O grande paradoxo desse modelo reside exatamente em sua aparente eficiência. Na busca incessante pela maximização dos lucros, as corporações transnacionais transferiram boa parte da produção industrial para o Sudeste Asiático, atraídas pelos baixos custos, pelas regulações mais flexíveis e por mercados consumidores em expansão. O que parecia uma estratégia segura — concentrar no Norte Global os elos mais lucrativos das cadeias de valor — acabou se convertendo em vetor de corrosão do próprio poder ocidental.
A China, em especial, soube instrumentalizar essa dinâmica a seu favor. Através de políticas de industriais perenes e acertadas, Pequim transformou sua condição de “fábrica do mundo” em alavanca para afirmar sua soberania econômica, tecnológica e geopolítica. O que o capital ocidental via como mero barateamento de custos, a estratégia chinesa leu como uma oportunidade histórica de transformação estrutural. O resultado é inequívoco: o centro dinâmico da economia global migrou do Atlântico Norte para o eixo Ásia-Pacífico. Simultaneamente, no Ocidente, a desindustrialização, a financeirização excessiva, a precarização estrutural do trabalho e o colapso das classes médias expuseram as rachaduras internas de uma globalização moldada para acumular capital sem distribuir desenvolvimento.

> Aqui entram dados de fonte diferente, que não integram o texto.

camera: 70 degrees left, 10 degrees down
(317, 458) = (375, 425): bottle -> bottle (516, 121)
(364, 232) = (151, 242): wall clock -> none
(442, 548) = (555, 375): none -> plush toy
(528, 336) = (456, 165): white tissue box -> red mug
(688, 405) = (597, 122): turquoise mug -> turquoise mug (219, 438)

Essa erosão econômica e produtiva tem correspondência direta no plano institucional. O enfraquecimento da OMC, a paralisia do sistema multilateral de solução de controvérsias, o descrédito de organismos como o Conselho de Segurança da ONU e a proliferação de disputas comerciais e tecnológicas são expressões de um mundo que opera cada vez menos sob regras comuns e cada vez mais sob a lógica da força, da fragmentação e da disputa entre blocos.
O colapso da atual ordem mundial não se restringe ao domínio econômico. Ele avança, com igual intensidade, sobre os fundamentos do sistema de segurança coletiva e da própria promessa de paz que emergiu no imediato pós-Guerra Fria. O que se seguiu, no entanto, foi exatamente o oposto: uma nova dinâmica de disputa, reordenamento das áreas de influência e crescente militarização das relações internacionais.

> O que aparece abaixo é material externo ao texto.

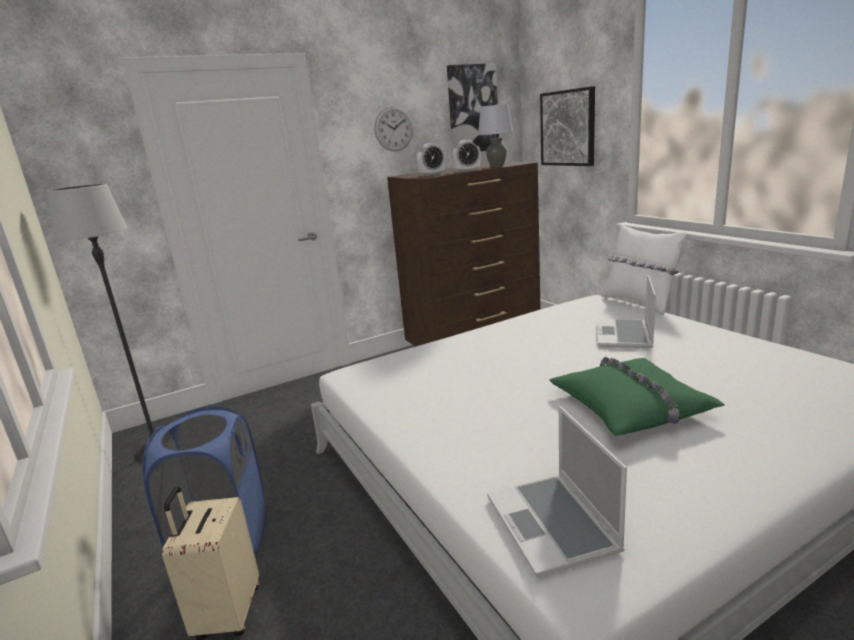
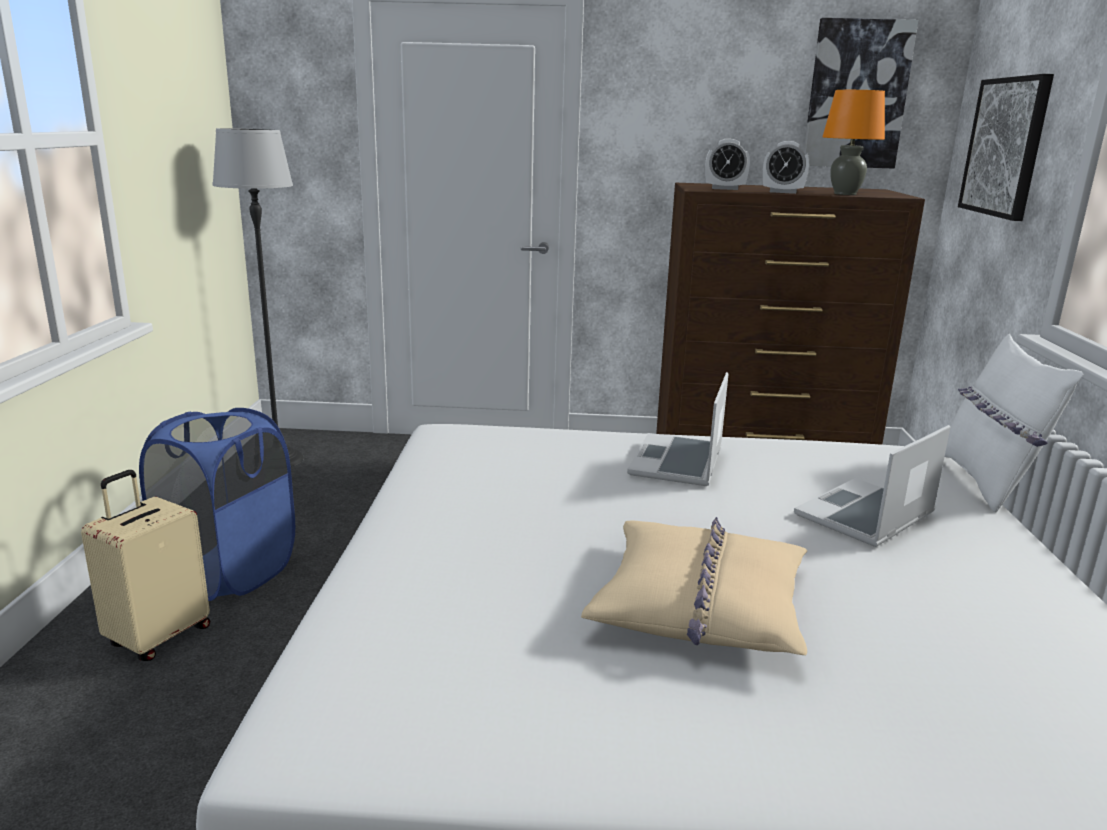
camera: 30 degrees right, 0 degrees up
(393, 129) = (703, 111): wall clock -> none
(496, 166) = (844, 194): grey table lamp -> orange table lamp
(553, 525) = (373, 676): laptop -> laptop (678, 463)
(631, 406) = (700, 604): green pillow -> beige pillow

O desmoronamento da União Soviética, longe de inaugurar uma era de consenso, abriu espaço para a reorganização das tensões geopolíticas. Paralelamente, assistimos à emergência da China como potência global e à consolidação de atores regionais de peso como Índia, Irã, África do Sul e Brasil. A ascensão desses países não foi suficiente para reformar a velha ordem, mas impôs, ainda que de forma tímida, tensões crescentes à hierarquia internacional consolidada desde 1945.
A recusa sistemática das potências centrais em reformar as instituições do pós-guerra empurrou os países em desenvolvimento à construção de alternativas. É nesse contexto que surge o BRICS. O que começou como um fórum restrito à cooperação financeira rapidamente se expandiu, transformando-se em um espaço político de articulação, concertação e disputa no interior da ordem global.
A possibilidade concreta de superação da ordem internacional vigente, ancorada no renascimento asiático e na consolidação de coalizões como o BRICS+, intensificou rivalidades sistêmicas. O mundo vive, hoje, uma escalada simultânea de disputas comerciais, tecnológicas, energéticas e militares. A corrida por mercados, rotas logísticas, hegemonia digital e acesso a recursos estratégicos se traduz, diretamente, na proliferação de guerras e na militarização como eixo estrutural da política internacional contemporânea.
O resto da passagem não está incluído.